En tanto que los dos iban en estas pláticas, dijo el cura a Dorotea que había andado muy discreta, así en el cuento como en la brevedad dél, y en la similitud que tuvo con los de los libros de caballerías. Ella dijo que muchos ratos se había entretenido en leellos; pero que no sabía ella dónde eran las provincias ni puertos de mar, y que así había dicho a tiento que se había desembarcado en Osuna. Yo lo entendí así, dijo el cura, y por esto acudí luego a decir lo que dije, con que se acomodó todo. Pero ¿no es cosa extraña ver con cuanta facilidad cree este desventurado hidalgo todas estas invenciones y mentiras, sólo porque llevan el estilo y modo de las necedades de sus libros? Sí es, dijo Cardenio, y tan rara y nunca vista, que yo no sé si queriendo inventarla y fabricarla mentirosamente, hubiera tan agudo ingenio que pudiera dar en ella. Pues otra cosa hay en ello, dijo el cura, que fuera de las simplicidades que este buen hidalgo dice tocante a su locura, si le tratan de las cosas, discurre con bonísimas razones, y muestra tener entendimiento claro y apacible en todo; de manera que como no le toquen en sus caballerías, no habrá nadie que le juzgue sino por de muy buen entendimiento.
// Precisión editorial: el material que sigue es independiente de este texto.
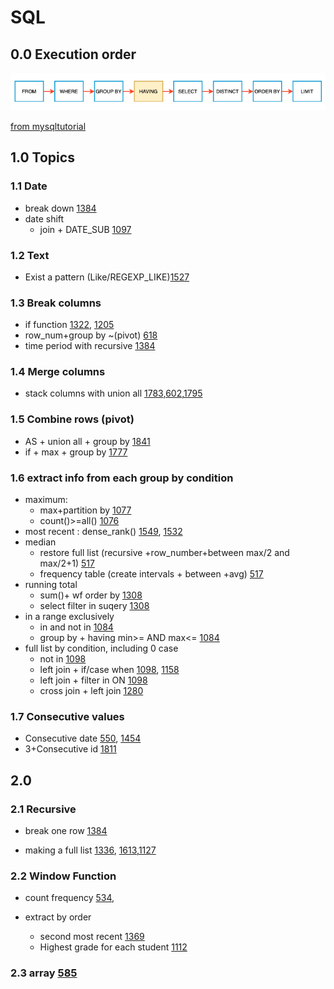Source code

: # SQL

## 0.0 Execution order

![](pics/order.png)

[from mysqltutorial](https://www.mysqltutorial.org/mysql-having.aspx)


## 1.0 Topics
### 1.1 Date
* break down [1384](1301-1700/1384Total_sales_amount_by_year.sql)
* date shift
  + join + DATE_SUB [1097](1001-1300/1097.Game_play_analysi_V.sql)


### 1.2 Text
  + Exist a pattern (Like/REGEXP_LIKE)[1527](1301-1700/1527.Patients_with_a_condition.sql)

### 1.3 Break columns
  + if function [1322](1301-1700/1322.Ads_performance.sql), [1205](1001-1300/1205.Monthly_transction_ii.sql)
  + row_num+group by ~(pivot) [618](100-1000/618.Students_report_by_geography.sql)
  + time period with recursive [1384](1301-1700/1384Total_sales_amount_by_year.sql)

### 1.4 Merge columns
  + stack columns with union all [1783](1301-1700/1783.Grand_Slam_Titles.sql),[602](100-1000/602.Friend_request_ii_who_has_the_most_freiends.sql),[1795](1701-2000/1795.Rearrange_products_table.sql)


### 1.5 Combine rows (pivot)
  + AS + union all + group by [1841](1701-2000/1841.League_statistics.sql)
  + if + max + group by [1777](1701-2000/1777.Product_price_for_each_store.sql)

### 1.6 extract info from each group by condition
  + maximum:
    + max+partition by [1077](1001-1300/1077.Project_employee_ii.sql)
    + count()>=all() [1076](1001-1300/1076.Project_employee_ii.sql)
  + most recent : dense_rank() [1549](1301-1700/1549.The_most_recent_orders_for_each_product.sql), [1532](1301-1700/1532.The_most_recent_three_orders.sql)
  + median
    + restore full list (recursive +row_number+between max/2 and max/2+1) [517](100-1000/571.Find_median_given_frequency_of_numbers.sql)
    + frequency table (create intervals + between +avg) [517](100-1000/571.Find_median_given_frequency_of_numbers.sql)
  + running total
    + sum()+ wf order by [1308](1301-1700/1308.Running_total_for_different_genders.sql)
    + select filter in suqery [1308](1301-1700/1308.Running_total_for_different_genders.sql)
  + in a range exclusively
    + in and not in [1084](1001-1300/1084.Sales_analysis_iii.sql)
    + group by + having min>= AND max<= [1084](1001-1300/1084.Sales_analysis_iii.sql)
  + full list by condition, including 0 case
    + not in [1098](1001-1300/1098.Unpopular_books.sql)
    + left join + if/case when [1098](1001-1300/1098.Unpopular_books.sql), [1158](1001-1300/1158.Market_analysis_i.sql)
    + left join + filter in ON [1098](1001-1300/1098.Unpopular_books.sql)
    + cross join + left join [1280](1001-1300/1280.Students_and_examinations.sql)

### 1.7 Consecutive values
  +  Consecutive date [550](100-1000/550.Game_play_analysis_IV.sql), [1454](1301-1700/1454.Active_users.sql)
  +  3+Consecutive id [1811](1701-2000/1811.Find_interview_candidates.sql)



## 2.0
### 2.1 Recursive
* break one row [1384](1301-1700/1384Total_sales_amount_by_year.sql)

* making a full list [1336](1301-1700/1336.Number_of_trans.sql), [1613](1301-1700/1613.Find_the_missing_ids.sql),[1127](1001-1300/1127.User_purcahse_platform.sql)

### 2.2 Window Function

* count frequency [534](100-1000/534Game_play_analysis.sql),

* extract by order
  + second most recent [1369](1301-1700/1369.Get_the_second_most_recent_activity.sql)
  + Highest grade for each student [1112](1001-1300/1112Highest_grade_for_each_student.sql)

### 2.3 array [585](100-1000/585.Investment_in_2016.sql)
En tanto que ellos iban en esta conversación, prosiguió Don Quijote con la suya, y dijo a Sancho: Echemos, Panza amigo, pelillos a la mar en esto de nuestras pendencias, y dime ahora, sin tener cuenta con enojo ni rencor alguno: ¿Dónde, cómo y cuándo hallastes a Dulcinea? ¿Qué hacía? ¿Qué le dijiste? ¿Qué te respondió? ¿Qué rostro hizo cuando leía mi carta? ¿Quién te la trasladó? y todo aquello que vieres que en este caso es digno de saberse, de preguntarse y satisfacerse, sin que añadas o mientas por darme gusto, ni menos te acortes por no quitármele. Señor, respondió Sancho, si se va a decir la verdad, la carta no me trasladó nadie, porque yo no llevé carta alguna. Así es como tú dices, dijo Don Quijote, porque el librillo de memoria donde yo la escribí, le hallé en mi poder a cabo de dos días de tu partida, lo cual me causó grandísima pena por no saber lo que habías tú de hacer cuando te vieses sin carta, y creí siempre que te volverías desde el lugar donde la echaras de menos. Así fuera, respondió Sancho, si no la hubiera yo tomado en la memoria cuando vuestra merced me la leyó, de manera que se la dije a un sacrista que me la trasladó del entendimiento tan punto por punto, que dijo que en todos los días de su vida, aunque había leído muchas cartas de descomunión, no había visto ni leído tan linda carta como aquella. ¿Y tiénesla todavía en la memoria, Sancho? dijo Don Quijote. No, señor, respondió Sancho, porque después que la dije, como vi que no había de ser de más provecho, di en olvidalla; y si algo se me acuerda, es aquello del "sobadaja", digo del "soberana señora", y lo último: "vuestro hasta la muerte, el Caballero de la Triste Figura"; y en medio destas dos cosas le puse más de trescientas almas, vidas, y ojos míos.